Seconds or minutes or years later found me behind and beside the flash stands again, all protection from the outside world seemingly lost.  I was bare but for my little color-balanced undies.  We had to maneuver to get the mask on, to get it to stay, to pin in to my hair and then to get my hair fluffed back up.  He asked me what I did for a living and I told him about my job, which immediately garnered the question of whether my distinguishable tattoos would need to be edited out.  I said no.  I highly doubt I'll make in to one of the magazines for which he does his art, so how else would any of my coworkers find out?  What friends?

The shoot itself lasted a small eternity.  At no point did he make me feel like I was less than his best friend and he seemed genuinely grateful for the anxiety-ridden torment I was putting myself through.  I learned a lot, actually.  If I ever delve into the world of people, I now have a better understanding of how to angle the female body to get it the most flattering.  And how to speak, calmly explaining what to do.

For the last few scenes, he wanted me to glisten.  I'm not sure if it was something he used with the others, but he did have a spray bottle of water handy.  And, man, if I wasn't uncomfortable before.  His quick analyzation of what position we would be contorting me into and how best to spray to highlight - the speed and the tilt of my head and holding, holding, holding of a pose.

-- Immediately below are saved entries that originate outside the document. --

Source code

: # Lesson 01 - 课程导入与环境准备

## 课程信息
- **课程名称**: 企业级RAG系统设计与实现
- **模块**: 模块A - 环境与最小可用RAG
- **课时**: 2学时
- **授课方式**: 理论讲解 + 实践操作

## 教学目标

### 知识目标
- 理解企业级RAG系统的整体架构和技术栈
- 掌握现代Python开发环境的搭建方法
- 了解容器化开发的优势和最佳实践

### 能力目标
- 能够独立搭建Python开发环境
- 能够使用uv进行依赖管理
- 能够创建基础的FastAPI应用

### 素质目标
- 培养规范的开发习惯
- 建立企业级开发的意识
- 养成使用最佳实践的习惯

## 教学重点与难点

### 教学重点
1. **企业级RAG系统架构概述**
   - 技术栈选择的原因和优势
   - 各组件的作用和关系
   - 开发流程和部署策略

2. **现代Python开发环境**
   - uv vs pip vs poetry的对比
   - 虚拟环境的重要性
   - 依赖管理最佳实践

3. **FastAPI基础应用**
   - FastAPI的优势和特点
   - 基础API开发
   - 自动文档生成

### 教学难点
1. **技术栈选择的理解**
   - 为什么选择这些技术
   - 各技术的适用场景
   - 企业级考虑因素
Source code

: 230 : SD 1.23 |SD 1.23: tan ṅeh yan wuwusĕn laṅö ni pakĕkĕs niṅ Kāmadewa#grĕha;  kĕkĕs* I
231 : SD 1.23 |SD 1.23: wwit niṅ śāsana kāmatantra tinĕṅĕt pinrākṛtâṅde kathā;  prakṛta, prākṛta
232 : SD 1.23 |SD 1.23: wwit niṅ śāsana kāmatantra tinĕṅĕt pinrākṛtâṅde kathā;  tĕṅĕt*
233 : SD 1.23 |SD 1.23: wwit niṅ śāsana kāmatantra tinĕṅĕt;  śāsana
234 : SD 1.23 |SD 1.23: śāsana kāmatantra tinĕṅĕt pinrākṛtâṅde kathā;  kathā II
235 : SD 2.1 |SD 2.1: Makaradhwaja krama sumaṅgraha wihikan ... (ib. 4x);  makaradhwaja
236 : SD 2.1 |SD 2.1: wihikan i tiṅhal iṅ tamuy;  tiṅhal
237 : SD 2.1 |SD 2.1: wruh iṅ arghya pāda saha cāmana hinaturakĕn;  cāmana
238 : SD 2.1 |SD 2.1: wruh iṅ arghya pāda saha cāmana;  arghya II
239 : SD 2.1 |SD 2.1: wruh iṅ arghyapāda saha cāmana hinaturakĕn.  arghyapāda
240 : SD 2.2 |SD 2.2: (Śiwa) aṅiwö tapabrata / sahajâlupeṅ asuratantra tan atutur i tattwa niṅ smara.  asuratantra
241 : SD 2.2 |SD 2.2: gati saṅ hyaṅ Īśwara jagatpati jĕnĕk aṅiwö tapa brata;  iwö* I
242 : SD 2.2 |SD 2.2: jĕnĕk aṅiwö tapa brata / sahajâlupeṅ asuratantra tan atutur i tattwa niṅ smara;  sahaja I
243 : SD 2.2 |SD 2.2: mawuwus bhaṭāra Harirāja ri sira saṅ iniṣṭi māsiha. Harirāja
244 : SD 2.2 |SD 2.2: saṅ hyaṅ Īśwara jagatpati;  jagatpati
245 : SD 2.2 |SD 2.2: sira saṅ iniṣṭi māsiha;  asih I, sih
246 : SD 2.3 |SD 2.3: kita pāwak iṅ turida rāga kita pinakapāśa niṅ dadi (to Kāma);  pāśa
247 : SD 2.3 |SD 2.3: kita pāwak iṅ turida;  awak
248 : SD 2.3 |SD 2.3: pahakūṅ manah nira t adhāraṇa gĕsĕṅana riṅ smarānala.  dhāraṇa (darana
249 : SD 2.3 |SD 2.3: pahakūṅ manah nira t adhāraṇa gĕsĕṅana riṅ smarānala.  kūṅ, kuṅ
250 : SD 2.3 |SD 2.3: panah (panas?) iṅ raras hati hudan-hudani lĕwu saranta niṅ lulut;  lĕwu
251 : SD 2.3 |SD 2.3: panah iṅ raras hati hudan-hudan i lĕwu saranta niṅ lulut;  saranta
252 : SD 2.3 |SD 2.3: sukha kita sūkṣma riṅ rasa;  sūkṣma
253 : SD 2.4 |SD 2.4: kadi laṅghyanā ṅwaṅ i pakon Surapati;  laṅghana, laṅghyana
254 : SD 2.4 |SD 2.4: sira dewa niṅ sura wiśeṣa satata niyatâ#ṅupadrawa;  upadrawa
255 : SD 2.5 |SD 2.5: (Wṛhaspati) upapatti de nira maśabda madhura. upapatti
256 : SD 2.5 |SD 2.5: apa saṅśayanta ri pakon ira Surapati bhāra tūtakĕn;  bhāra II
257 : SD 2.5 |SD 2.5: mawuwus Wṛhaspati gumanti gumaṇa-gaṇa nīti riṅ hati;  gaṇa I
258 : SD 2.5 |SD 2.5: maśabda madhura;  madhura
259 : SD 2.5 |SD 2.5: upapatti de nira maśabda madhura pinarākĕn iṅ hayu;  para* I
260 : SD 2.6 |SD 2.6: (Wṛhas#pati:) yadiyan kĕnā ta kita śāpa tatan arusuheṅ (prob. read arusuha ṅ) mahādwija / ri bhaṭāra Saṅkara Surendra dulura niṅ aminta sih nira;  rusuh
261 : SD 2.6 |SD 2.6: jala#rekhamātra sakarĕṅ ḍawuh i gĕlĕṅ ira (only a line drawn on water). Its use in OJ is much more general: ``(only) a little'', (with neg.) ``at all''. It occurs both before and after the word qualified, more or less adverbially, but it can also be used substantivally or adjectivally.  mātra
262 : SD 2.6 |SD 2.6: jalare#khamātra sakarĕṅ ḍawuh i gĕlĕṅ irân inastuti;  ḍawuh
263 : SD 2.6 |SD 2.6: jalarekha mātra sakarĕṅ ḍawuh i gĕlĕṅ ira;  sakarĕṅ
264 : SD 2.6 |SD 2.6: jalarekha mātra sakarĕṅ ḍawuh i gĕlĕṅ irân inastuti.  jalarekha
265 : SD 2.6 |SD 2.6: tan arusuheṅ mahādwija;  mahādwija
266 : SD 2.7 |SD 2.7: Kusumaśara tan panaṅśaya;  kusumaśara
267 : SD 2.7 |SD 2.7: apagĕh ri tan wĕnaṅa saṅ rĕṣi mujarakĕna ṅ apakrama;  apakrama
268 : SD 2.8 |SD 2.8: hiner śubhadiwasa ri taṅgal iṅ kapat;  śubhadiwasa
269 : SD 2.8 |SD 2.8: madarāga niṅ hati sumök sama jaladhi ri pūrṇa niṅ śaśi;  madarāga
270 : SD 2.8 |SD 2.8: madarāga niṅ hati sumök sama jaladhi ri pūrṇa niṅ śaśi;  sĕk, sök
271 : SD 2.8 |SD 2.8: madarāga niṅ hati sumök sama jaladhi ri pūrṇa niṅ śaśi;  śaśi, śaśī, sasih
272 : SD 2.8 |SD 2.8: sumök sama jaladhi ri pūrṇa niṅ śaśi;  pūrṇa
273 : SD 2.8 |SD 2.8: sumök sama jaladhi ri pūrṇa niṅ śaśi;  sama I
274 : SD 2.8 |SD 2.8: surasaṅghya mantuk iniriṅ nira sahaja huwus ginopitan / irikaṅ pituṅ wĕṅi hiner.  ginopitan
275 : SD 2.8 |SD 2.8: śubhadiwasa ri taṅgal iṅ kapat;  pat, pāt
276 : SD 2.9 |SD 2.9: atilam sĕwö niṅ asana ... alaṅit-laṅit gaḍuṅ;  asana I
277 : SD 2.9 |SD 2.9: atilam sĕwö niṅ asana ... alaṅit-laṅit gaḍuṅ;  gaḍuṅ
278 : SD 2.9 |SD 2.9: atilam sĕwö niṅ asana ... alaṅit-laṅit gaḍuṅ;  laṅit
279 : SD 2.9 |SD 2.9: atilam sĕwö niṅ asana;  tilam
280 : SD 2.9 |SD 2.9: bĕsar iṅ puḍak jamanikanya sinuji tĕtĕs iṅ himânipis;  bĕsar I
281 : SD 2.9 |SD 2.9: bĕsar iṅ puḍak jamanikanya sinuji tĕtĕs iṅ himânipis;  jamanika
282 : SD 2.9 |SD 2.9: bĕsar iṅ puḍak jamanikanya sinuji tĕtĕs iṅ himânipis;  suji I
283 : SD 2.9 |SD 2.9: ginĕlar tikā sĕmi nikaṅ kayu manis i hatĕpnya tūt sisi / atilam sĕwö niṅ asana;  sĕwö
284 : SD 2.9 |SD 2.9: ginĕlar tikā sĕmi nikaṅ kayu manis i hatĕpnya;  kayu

When it was over, he ran off again.  Muttering, again, to put my clothes back on.  I ripped the mask off so quickly that the clips holding it in my hair went flying.  I was still drenched and he had offered nothing by which to dry myself.  My mind immediately began to torment me with questions about how I appeared on his screen.  I've done enough self-portraiture to know that only one out of every ten will meet my standards.  In the fifteen minutes that I stood unclothed in his dining room, just me and my mask, surely he got something exceptional.

I dressed - butterflies now zombies crawling up my sides - and wondered.  When he came back into the dining room, I was presented with an online model agreement.  Oh, Beks, when you do something, you don't half-ass it.  First modeling session is a peekaboo?!  And he explained the rest of the details - the things I ought to have asked prior to agreeing to anything.  The prints would be advertised online.  The proceeds would be given to the Komen Foundation and to private individuals.  And then it was time to leave.